Task objective:
The answer is to be an exact copy of the lines below running from the line with "over een verleden" down to the line with "betiteld als misdrijven", both ends included, and nothing more.

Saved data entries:

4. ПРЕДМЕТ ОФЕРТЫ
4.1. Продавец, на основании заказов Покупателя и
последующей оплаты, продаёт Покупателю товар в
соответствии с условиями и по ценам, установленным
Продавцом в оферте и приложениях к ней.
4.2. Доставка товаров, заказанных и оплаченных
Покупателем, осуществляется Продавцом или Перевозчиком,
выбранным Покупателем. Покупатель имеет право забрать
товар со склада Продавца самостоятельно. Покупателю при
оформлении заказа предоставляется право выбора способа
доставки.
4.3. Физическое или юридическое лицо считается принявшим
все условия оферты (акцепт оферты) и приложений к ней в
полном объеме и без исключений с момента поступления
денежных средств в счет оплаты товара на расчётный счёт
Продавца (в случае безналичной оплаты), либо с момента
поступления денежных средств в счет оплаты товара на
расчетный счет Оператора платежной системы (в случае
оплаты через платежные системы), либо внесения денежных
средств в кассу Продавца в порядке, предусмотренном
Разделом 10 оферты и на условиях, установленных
---
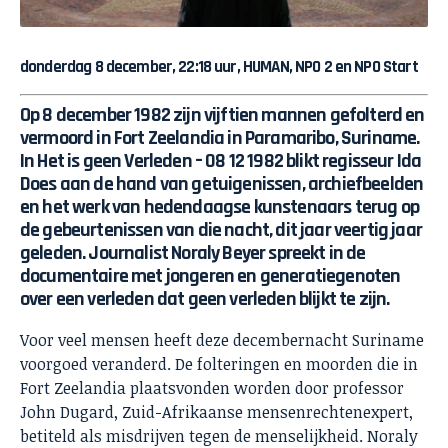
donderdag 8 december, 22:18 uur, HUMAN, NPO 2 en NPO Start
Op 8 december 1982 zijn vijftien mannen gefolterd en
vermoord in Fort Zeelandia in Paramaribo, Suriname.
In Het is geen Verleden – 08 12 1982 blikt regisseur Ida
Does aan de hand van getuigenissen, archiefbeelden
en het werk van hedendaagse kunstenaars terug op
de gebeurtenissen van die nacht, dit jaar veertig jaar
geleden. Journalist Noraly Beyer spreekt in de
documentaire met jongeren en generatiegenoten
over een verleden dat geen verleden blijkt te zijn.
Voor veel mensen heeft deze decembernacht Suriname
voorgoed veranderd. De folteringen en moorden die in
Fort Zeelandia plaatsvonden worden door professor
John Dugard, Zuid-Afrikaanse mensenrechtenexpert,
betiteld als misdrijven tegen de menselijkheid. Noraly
...
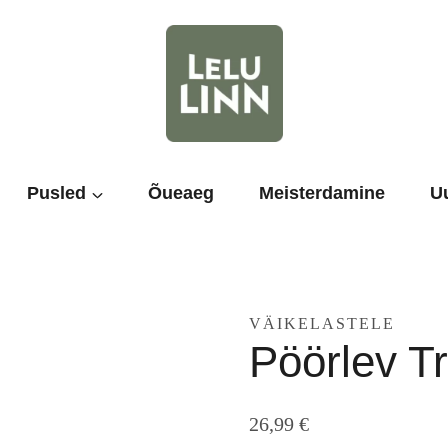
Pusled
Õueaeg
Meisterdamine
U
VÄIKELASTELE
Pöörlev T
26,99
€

Answer space:
over een verleden dat geen verleden blijkt te zijn.
Voor veel mensen heeft deze decembernacht Suriname
voorgoed veranderd. De folteringen en moorden die in
Fort Zeelandia plaatsvonden worden door professor
John Dugard, Zuid-Afrikaanse mensenrechtenexpert,
betiteld als misdrijven tegen de menselijkheid. Noraly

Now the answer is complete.